Topologies for policy-based VPNs
The topology of policy-based VPNs is determined by selecting whether individual VPN gateways are central or satellite gateways in each particular policy-based VPN.
- A central gateway establishes VPN tunnels with any other central or satellite gateway in the VPN, unless you specifically disable the tunnels.
- A satellite gateway establishes VPN tunnels only with central gateways.
- You can also create a VPN hub by adding a gateway so that it is listed under some other (central or satellite) gateway in the topology. Other gateways connect to the higher-level gateway, which forwards the connections to the lower-level gateway.
Tunnels are generated from each central gateway to all other gateways based on the overall topology. You can adjust the tunnels to limit which gateways and endpoints form tunnels with each other.

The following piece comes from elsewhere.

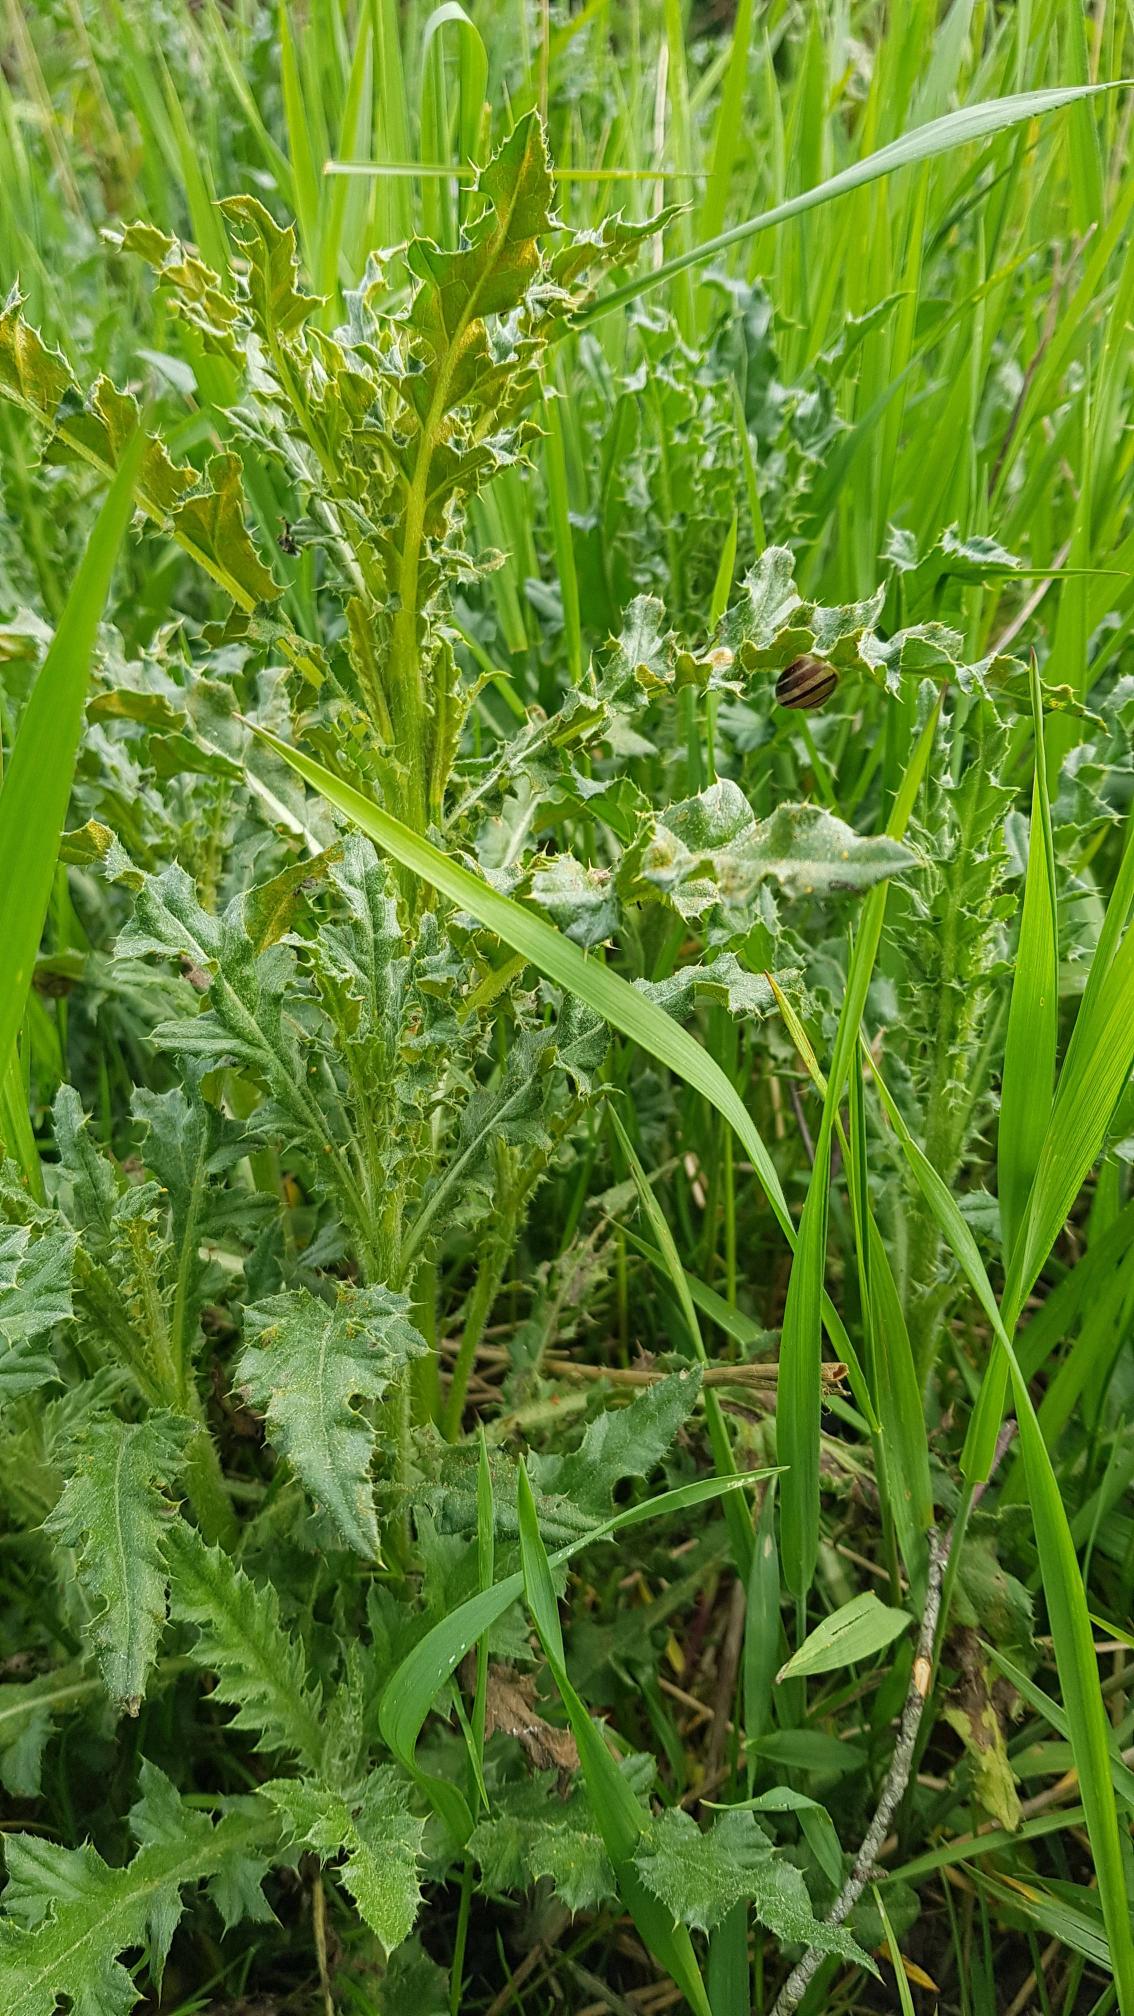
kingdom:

You can define policy-based VPN tunnels using different topologies:
- Full-mesh topology connects each site to every other site in the same VPN. All gateways are central gateways, which means that all gateways can establish tunnels with all other gateways in the VPN.
- Star topology connects sites behind satellite gateways to the sites behind central gateways. No VPN tunnels are established between the satellite gateways.
- VPN hub topology routes site-to-site or mobile VPN connections to other sites through a central (hub) gateway using other site-to-site VPNs. The hub is usually a central gateway, but it can also be a satellite gateway.
Because the connectivity requirements vary from location to location, the VPN configuration can be a mix of the different topologies. This illustration shows an example of a mixed topology:
- Replacing two of the central gateways from the full mesh example with satellite gateways results in a VPN where all but two gateways still have a VPN with each other.